Ainsi, ce n’est qu’à la veille de la guerre 14-18, dans le cadre d’un affrontement prévisible avec le capitalisme allemand, et de l’effort financier à consentir pour le préparer, qu’un certain nombre d’impôts furent votés. Ce n’est qu’en mars 1914, donc tardivement, qu’est institué l’impôt foncier, et en juillet de la même année que le Parti Radical fit admettre le recours à l’impôt progressif sur le revenu. Inversement, c’est sous la contrainte, non pas des Partis de Gauche installés au Gouvernement, mais bien des luttes grévistes et des occupations d’usines qu’en juin 36 le patronat cède aux revendications. Le programme des partis de Gauche n’envisageait nullement d’accorder des augmentations de salaires ou la semaine des congés payés. Et s’il faut savoir terminer une grève (Thorez) c’est bien pour éviter que la lutte des classes ne prenne une tournure insurrectionnelle incontrôlable pour ceux qui se sont installés au sommet de l’Etat. La politique de non intervention en Espagne, dans le cadre des ambiguïtés propres à l’antifascisme, viendra confirmer l’option de statu quo choisie dans le cadre des rapports de forces de classes tant franco-françaises que sur le plan international.
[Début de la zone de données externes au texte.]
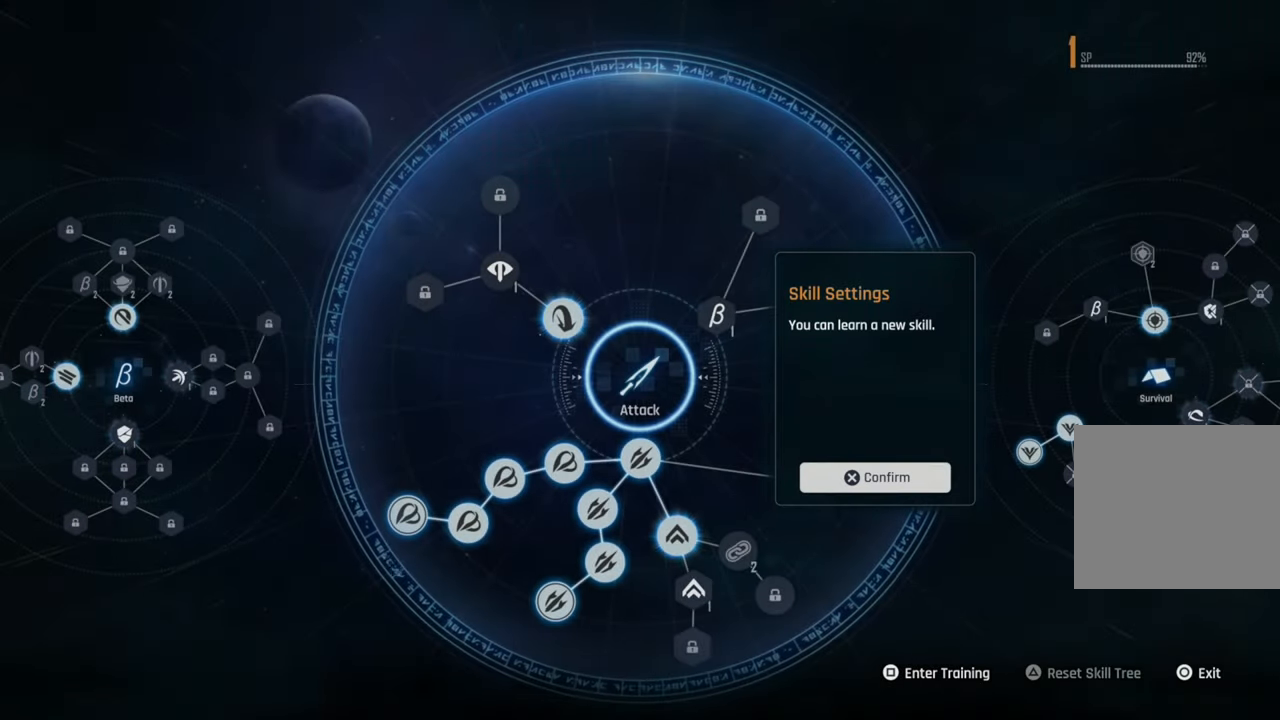
{"buttons": [], "left_stick": "center", "right_stick": "center", "events": [[34, "CROSS", "down"], [134, "CROSS", "up"]]}
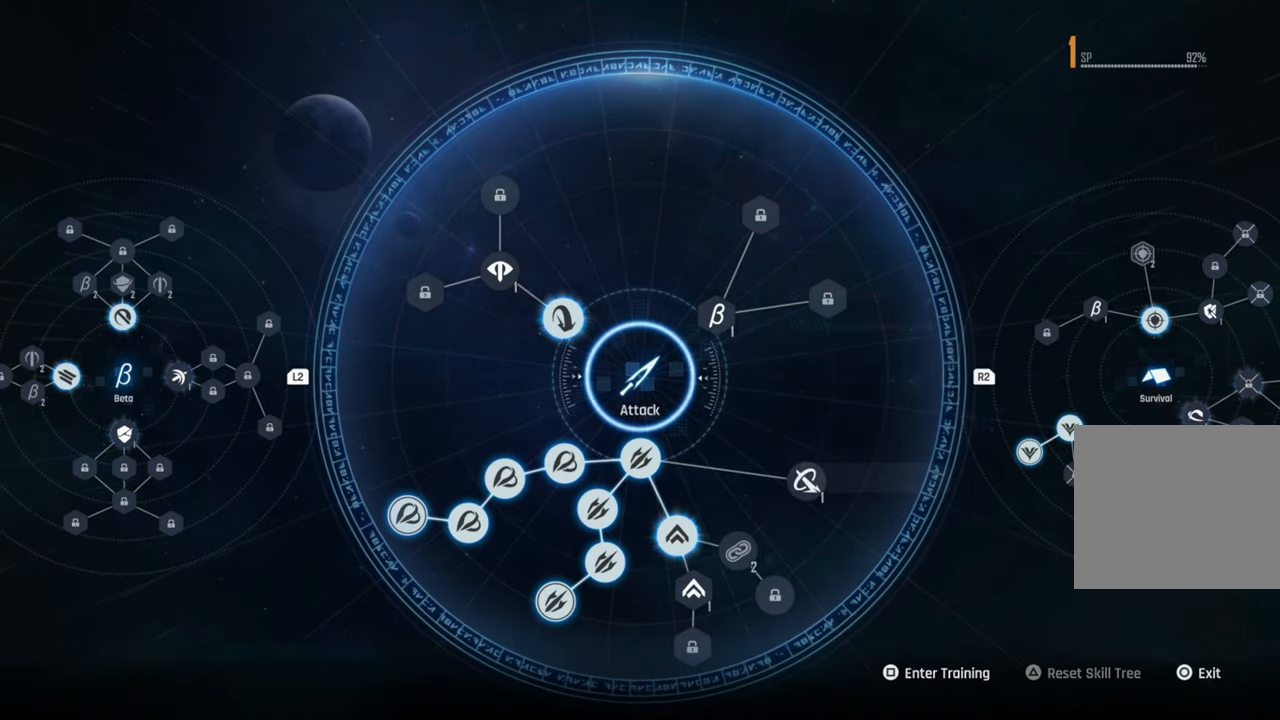
{"buttons": ["R2"], "left_stick": "center", "right_stick": "center", "events": [[367, "R2", "down"]]}
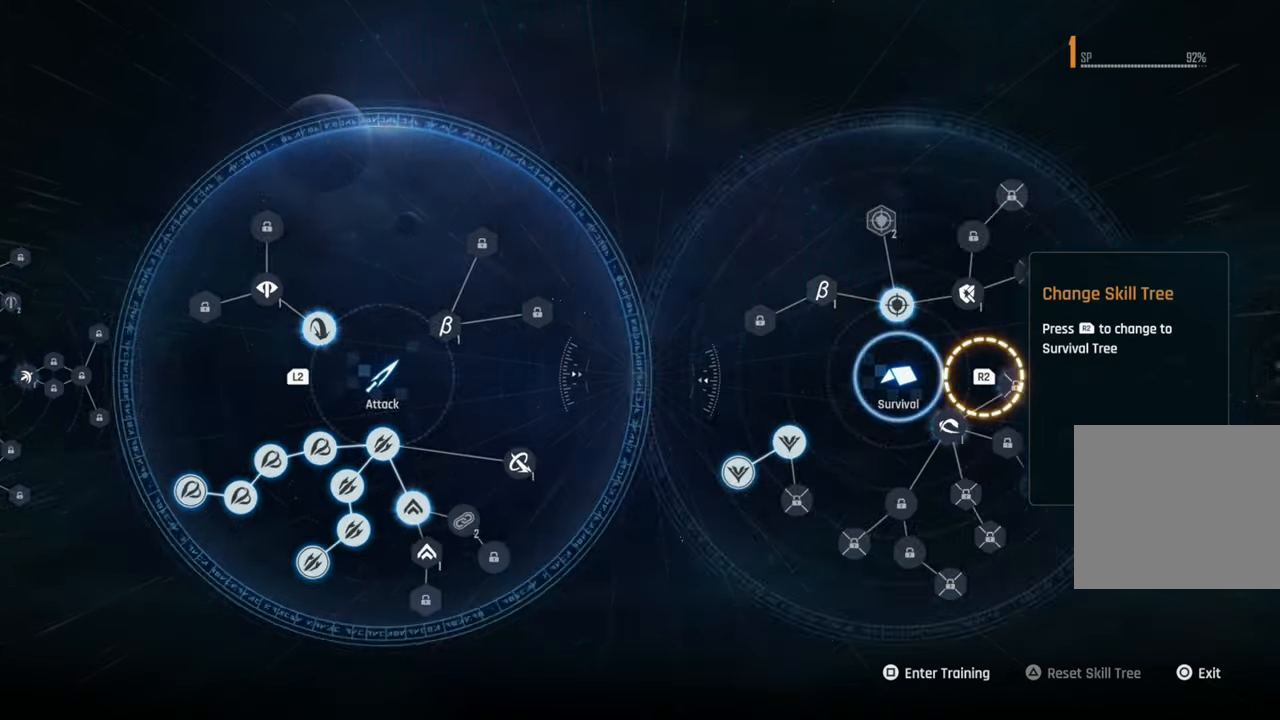
{"buttons": [], "left_stick": "center", "right_stick": "center", "events": [[84, "R2", "up"]]}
La parenthèse keynésienne-fordiste, qui s’ouvre après la 2ème guerre mondiale, diffère des exemples précédents en ce sens où elle obéit à la fois à une nécessité structurelle du capitalisme de se reconstruire et au « danger » auquel il doit faire face. La crise de 29-30, la montée du fascisme et la guerre appellent à une reconstruction-régulation du capitalisme pour éviter que se réenclenche un processus de même type. Toutefois, ce choix s’opère sous la contrainte, celle de contenir les aspirations des salariés et la volonté des militants (programme du Conseil National de la Résistance). Cette double contrainte s’exerce sur une classe dominante affaiblie par sa collaboration avec le fascisme. En outre, la reconstruction du capitalisme sous la forme d’un « Etat social » redistributeur implique le consentement des masses, l’acceptation de « se retrousser les manches » afin que sous d’autres formes l’exploitation capitaliste puisse perdurer tout en se modernisant. L’Etat n’est pas seulement « social » (sécurité sociale …) mais interventionniste pour refonder le capitalisme français (nationalisations, planification), au profit des classes dominantes, d’autant que l’avance de capital à consentir est énorme, d’où le recours au plan Marshall.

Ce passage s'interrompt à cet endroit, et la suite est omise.